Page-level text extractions
......
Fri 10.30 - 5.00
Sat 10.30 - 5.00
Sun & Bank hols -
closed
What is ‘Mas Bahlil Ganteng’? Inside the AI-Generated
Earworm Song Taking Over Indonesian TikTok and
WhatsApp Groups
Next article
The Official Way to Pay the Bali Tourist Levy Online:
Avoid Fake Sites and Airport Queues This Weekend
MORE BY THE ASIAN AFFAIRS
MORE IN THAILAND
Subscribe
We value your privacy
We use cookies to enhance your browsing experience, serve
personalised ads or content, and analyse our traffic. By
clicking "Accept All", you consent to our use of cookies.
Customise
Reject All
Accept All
......
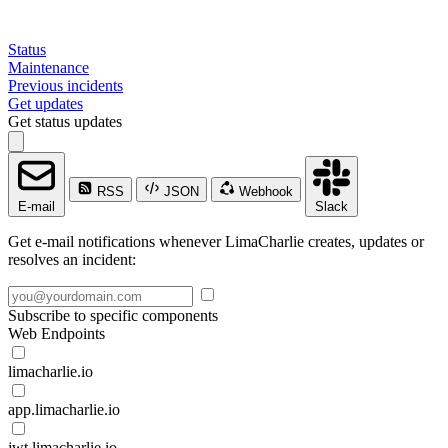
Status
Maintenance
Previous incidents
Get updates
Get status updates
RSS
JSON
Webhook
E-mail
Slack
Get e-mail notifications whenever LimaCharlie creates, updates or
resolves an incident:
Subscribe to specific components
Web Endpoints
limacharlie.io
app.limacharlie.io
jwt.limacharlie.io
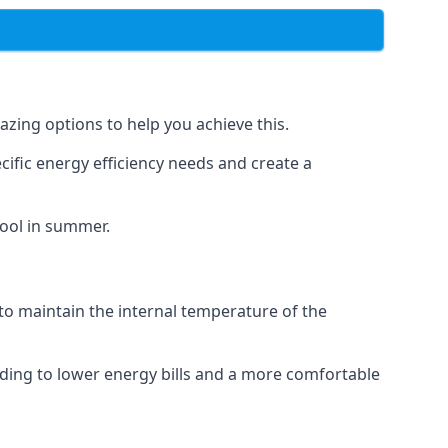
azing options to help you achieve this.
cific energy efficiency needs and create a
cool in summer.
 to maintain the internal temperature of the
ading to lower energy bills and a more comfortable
......
Each line above that has the word "updates" should be copied.

Get updates
Get status updates
Get e-mail notifications whenever LimaCharlie creates, updates or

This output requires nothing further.